- _Action item_
Among the lines below, restate word for word only those from the line with "The meteorological forcing" through the line with "Figure 3. HIPOCAS", with both end lines kept.

- _Exercise material_
--------------------------------------------------

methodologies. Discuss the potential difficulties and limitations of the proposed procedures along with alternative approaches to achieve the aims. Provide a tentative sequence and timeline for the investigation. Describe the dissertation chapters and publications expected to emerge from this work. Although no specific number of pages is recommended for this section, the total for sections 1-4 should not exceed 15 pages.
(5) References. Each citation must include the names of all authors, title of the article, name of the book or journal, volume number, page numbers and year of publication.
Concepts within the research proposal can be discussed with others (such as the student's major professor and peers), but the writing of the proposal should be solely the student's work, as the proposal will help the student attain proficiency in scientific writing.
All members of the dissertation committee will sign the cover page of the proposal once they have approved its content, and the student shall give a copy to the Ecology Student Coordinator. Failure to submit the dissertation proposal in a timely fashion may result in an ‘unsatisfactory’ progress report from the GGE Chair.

--------------------------------------------------

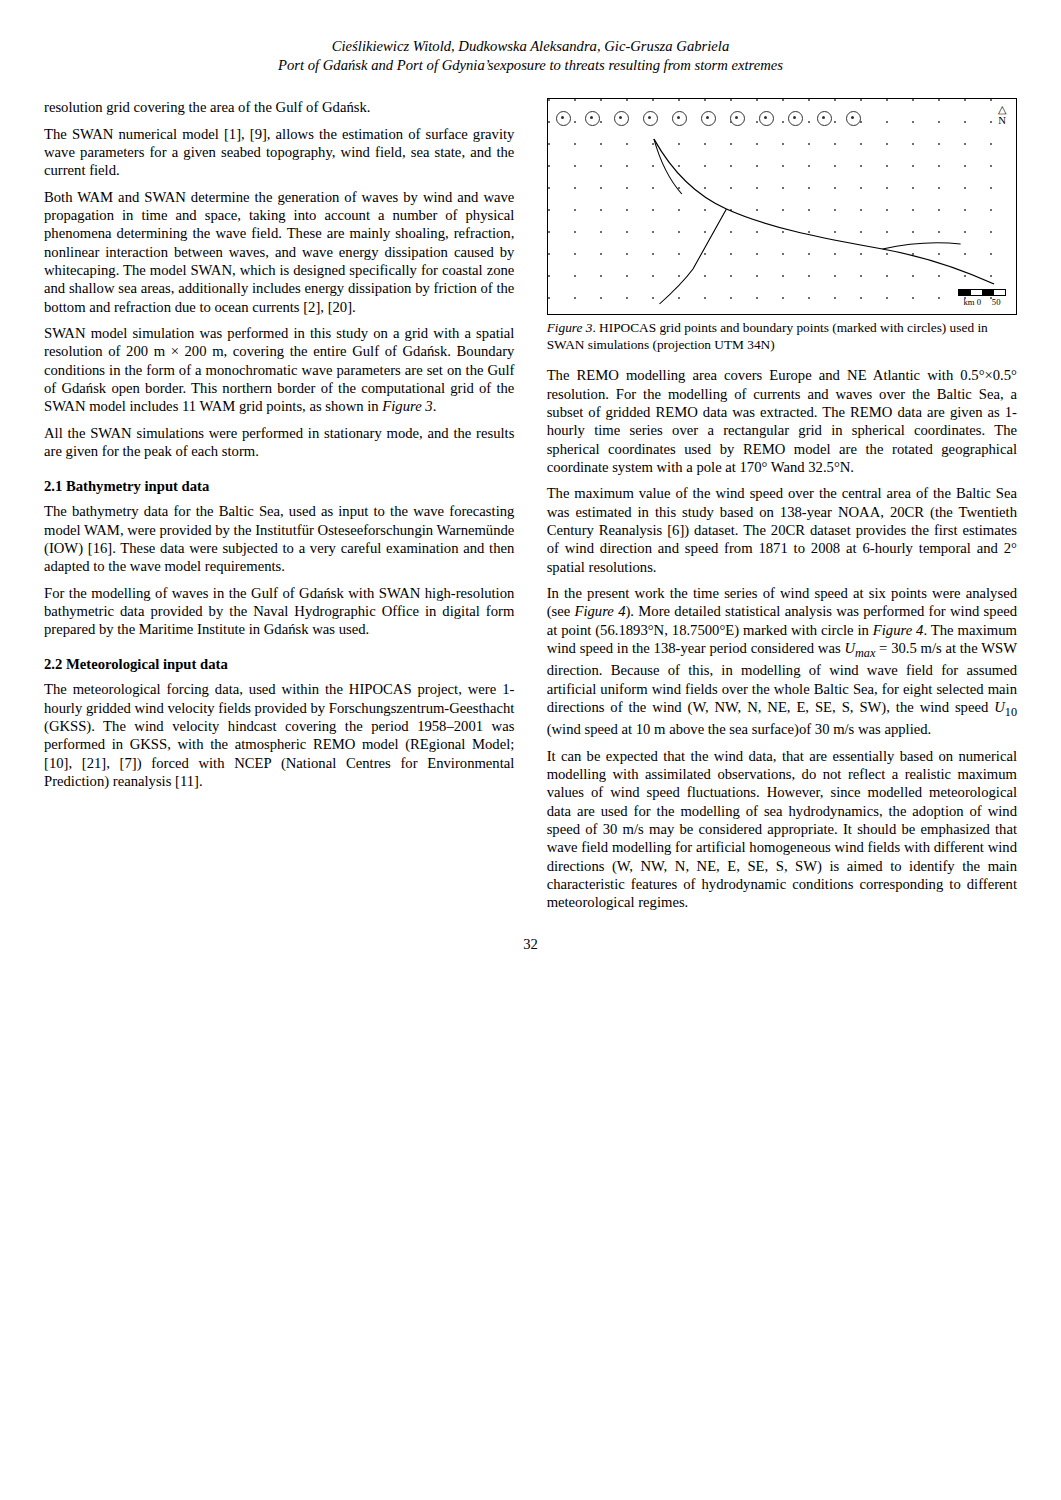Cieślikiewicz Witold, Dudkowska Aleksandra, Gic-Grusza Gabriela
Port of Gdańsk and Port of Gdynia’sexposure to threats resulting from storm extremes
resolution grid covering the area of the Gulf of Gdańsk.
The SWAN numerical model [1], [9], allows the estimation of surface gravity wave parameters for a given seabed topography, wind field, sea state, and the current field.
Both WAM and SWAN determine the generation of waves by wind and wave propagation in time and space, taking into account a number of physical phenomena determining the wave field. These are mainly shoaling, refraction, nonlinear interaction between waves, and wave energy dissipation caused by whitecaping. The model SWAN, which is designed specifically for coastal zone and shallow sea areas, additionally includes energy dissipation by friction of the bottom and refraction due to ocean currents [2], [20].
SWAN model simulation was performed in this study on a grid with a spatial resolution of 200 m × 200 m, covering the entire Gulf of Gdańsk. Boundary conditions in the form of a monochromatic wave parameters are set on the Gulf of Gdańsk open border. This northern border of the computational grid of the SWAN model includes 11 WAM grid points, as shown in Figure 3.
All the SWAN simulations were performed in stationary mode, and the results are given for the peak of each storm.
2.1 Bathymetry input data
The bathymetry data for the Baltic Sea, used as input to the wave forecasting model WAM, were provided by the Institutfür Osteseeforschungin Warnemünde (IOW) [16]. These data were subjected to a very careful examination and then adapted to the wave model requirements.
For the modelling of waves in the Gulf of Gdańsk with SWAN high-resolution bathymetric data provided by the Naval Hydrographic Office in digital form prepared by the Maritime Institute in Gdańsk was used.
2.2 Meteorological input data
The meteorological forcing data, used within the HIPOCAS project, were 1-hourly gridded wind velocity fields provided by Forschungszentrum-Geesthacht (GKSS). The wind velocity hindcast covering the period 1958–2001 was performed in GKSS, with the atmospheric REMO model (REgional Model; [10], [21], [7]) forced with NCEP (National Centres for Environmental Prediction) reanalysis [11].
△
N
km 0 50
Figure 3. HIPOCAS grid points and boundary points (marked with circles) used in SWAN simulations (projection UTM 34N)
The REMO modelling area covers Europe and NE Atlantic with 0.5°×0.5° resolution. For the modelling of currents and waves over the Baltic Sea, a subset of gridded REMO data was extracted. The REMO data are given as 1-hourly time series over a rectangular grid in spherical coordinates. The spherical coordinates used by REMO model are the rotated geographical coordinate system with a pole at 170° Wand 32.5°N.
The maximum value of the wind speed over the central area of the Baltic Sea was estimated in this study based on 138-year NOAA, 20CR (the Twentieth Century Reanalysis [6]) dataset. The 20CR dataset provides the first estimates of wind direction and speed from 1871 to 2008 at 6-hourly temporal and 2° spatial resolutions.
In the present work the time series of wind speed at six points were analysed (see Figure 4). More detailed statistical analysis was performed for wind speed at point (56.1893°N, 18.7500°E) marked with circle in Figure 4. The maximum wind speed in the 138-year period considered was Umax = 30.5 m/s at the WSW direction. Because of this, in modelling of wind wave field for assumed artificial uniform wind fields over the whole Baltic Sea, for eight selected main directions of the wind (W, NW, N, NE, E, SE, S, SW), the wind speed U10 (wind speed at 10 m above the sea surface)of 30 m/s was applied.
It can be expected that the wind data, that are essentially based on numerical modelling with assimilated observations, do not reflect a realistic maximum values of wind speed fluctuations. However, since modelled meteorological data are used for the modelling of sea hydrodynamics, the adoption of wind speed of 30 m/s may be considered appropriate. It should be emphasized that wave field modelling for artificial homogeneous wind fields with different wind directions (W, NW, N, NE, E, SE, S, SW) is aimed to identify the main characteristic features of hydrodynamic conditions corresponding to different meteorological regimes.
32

--------------------------------------------------

- _Task output_
The meteorological forcing data, used within the HIPOCAS project, were 1-hourly gridded wind velocity fields provided by Forschungszentrum-Geesthacht (GKSS). The wind velocity hindcast covering the period 1958–2001 was performed in GKSS, with the atmospheric REMO model (REgional Model; [10], [21], [7]) forced with NCEP (National Centres for Environmental Prediction) reanalysis [11].
△
N
km 0 50
Figure 3. HIPOCAS grid points and boundary points (marked with circles) used in SWAN simulations (projection UTM 34N)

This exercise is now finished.